→ **TASK TO CARRY OUT**
Rewrite the text lines of this listing as a Markdown table with the columns "Row" and "Line", numbering each line and omitting blank lines. Leave the pictures out of the table.

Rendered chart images
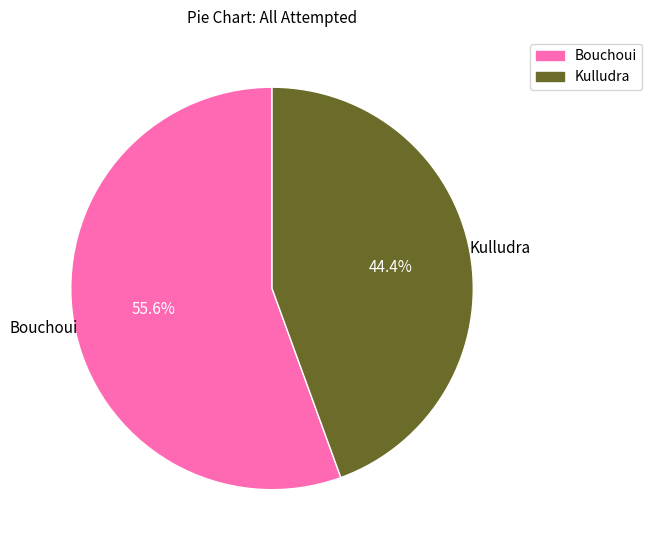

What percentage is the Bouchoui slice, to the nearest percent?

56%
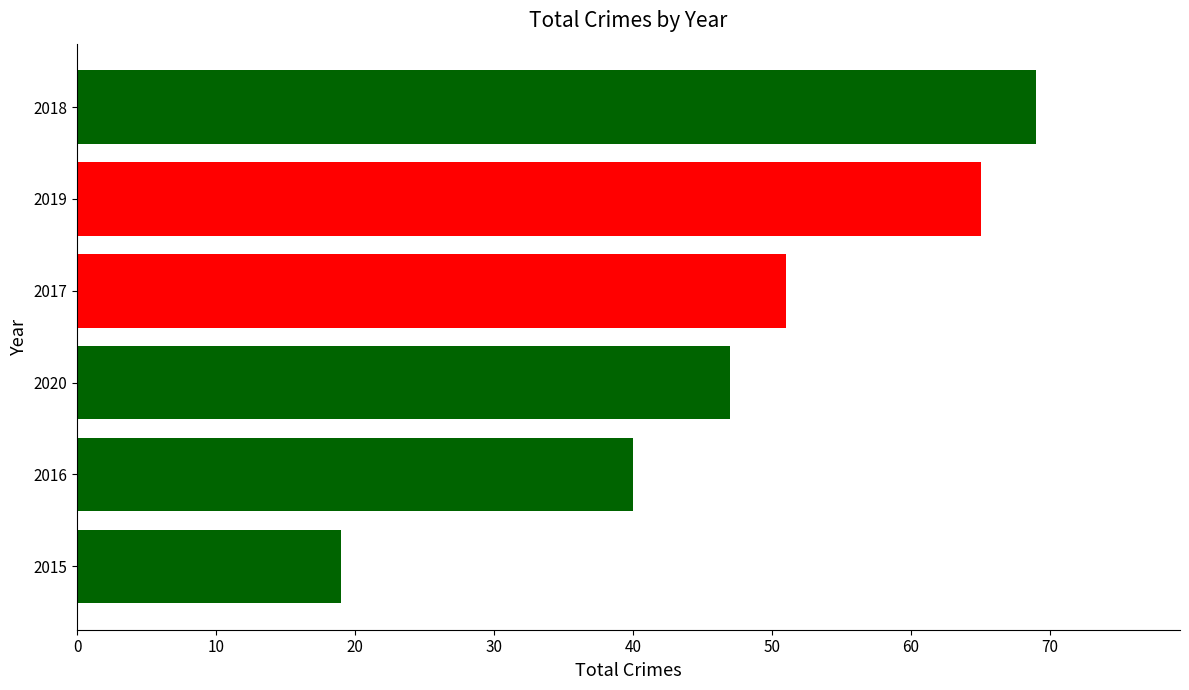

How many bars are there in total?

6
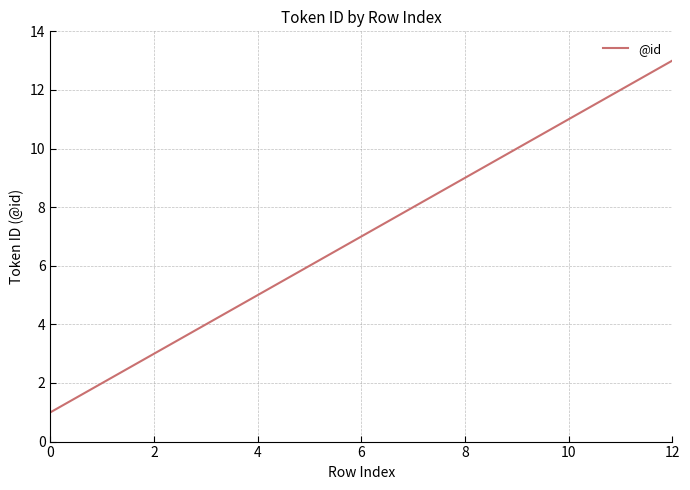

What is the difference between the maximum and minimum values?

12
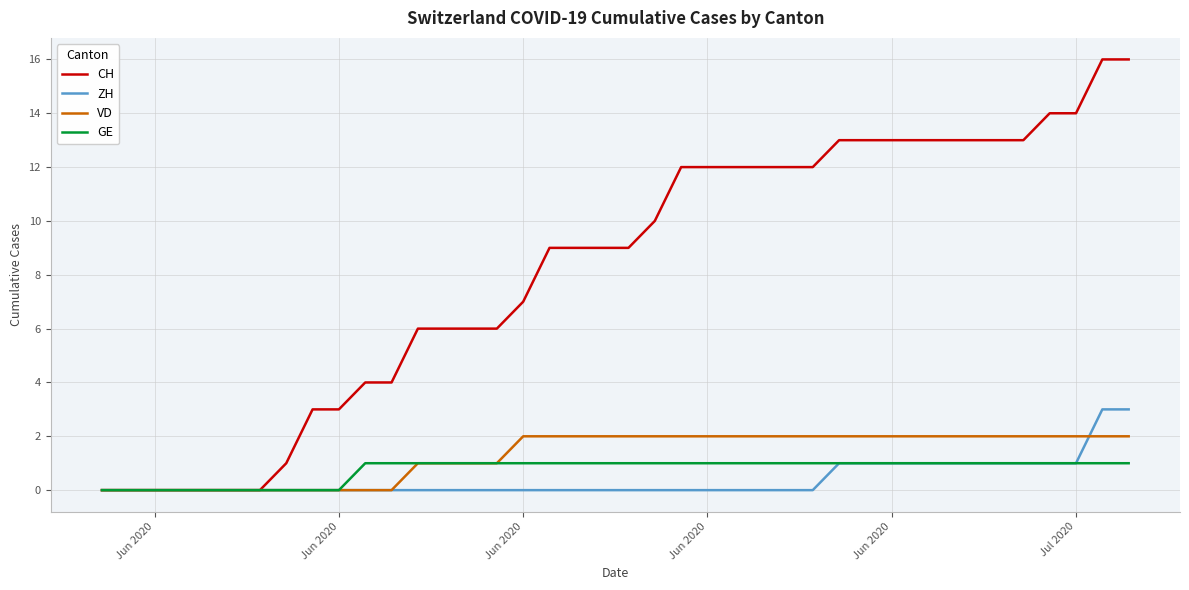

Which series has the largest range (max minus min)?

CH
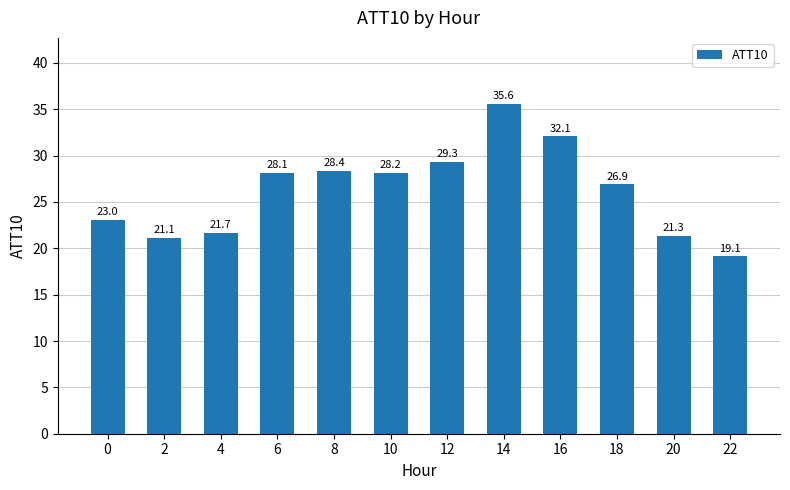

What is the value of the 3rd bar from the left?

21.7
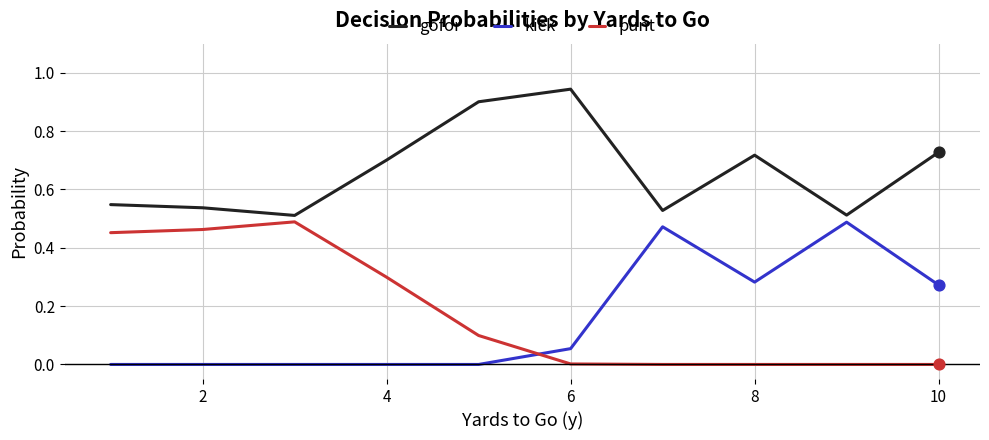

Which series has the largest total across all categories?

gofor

→ **TASK ANSWER**
| Row | Line |
|---|---|
| 1 | What percentage is the Bouchoui slice, to the nearest percent? |
| 2 | 56% |
| 3 | How many bars are there in total? |
| 4 | 6 |
| 5 | What is the difference between the maximum and minimum values? |
| 6 | 12 |
| 7 | Which series has the largest range (max minus min)? |
| 8 | CH |
| 9 | What is the value of the 3rd bar from the left? |
| 10 | 21.7 |
| 11 | Which series has the largest total across all categories? |
| 12 | gofor |